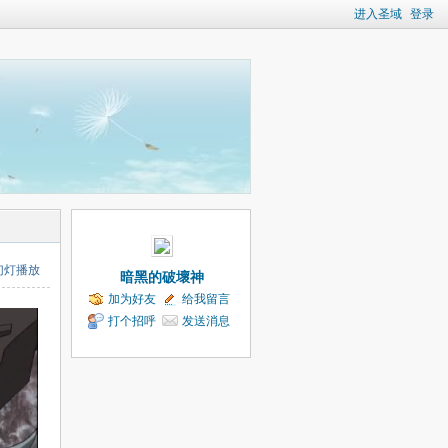
进入圣域
登录
幻灯播放
暗黑的破壞神
加为好友
给我留言
打个招呼
发送消息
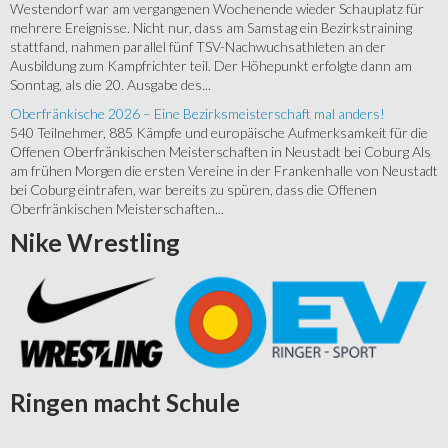
Westendorf war am vergangenen Wochenende wieder Schauplatz für
mehrere Ereignisse. Nicht nur, dass am Samstag ein Bezirkstraining
stattfand, nahmen parallel fünf TSV-Nachwuchsathleten an der
Ausbildung zum Kampfrichter teil. Der Höhepunkt erfolgte dann am
Sonntag, als die 20. Ausgabe des...
Oberfränkische 2026 – Eine Bezirksmeisterschaft mal anders!
540 Teilnehmer, 885 Kämpfe und europäische Aufmerksamkeit für die
Offenen Oberfränkischen Meisterschaften in Neustadt bei Coburg Als
am frühen Morgen die ersten Vereine in der Frankenhalle von Neustadt
bei Coburg eintrafen, war bereits zu spüren, dass die Offenen
Oberfränkischen Meisterschaften...
Nike
Wrestling
Ringen
macht Schule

--- Assigned task ---
Copy the listing above in full and exactly, but omit each picture that it holds.

--- Finished task ---
进入圣域
登录
幻灯播放
暗黑的破壞神
加为好友
给我留言
打个招呼
发送消息
Westendorf war am vergangenen Wochenende wieder Schauplatz für
mehrere Ereignisse. Nicht nur, dass am Samstag ein Bezirkstraining
stattfand, nahmen parallel fünf TSV-Nachwuchsathleten an der
Ausbildung zum Kampfrichter teil. Der Höhepunkt erfolgte dann am
Sonntag, als die 20. Ausgabe des...
Oberfränkische 2026 – Eine Bezirksmeisterschaft mal anders!
540 Teilnehmer, 885 Kämpfe und europäische Aufmerksamkeit für die
Offenen Oberfränkischen Meisterschaften in Neustadt bei Coburg Als
am frühen Morgen die ersten Vereine in der Frankenhalle von Neustadt
bei Coburg eintrafen, war bereits zu spüren, dass die Offenen
Oberfränkischen Meisterschaften...
Nike
Wrestling
Ringen
macht Schule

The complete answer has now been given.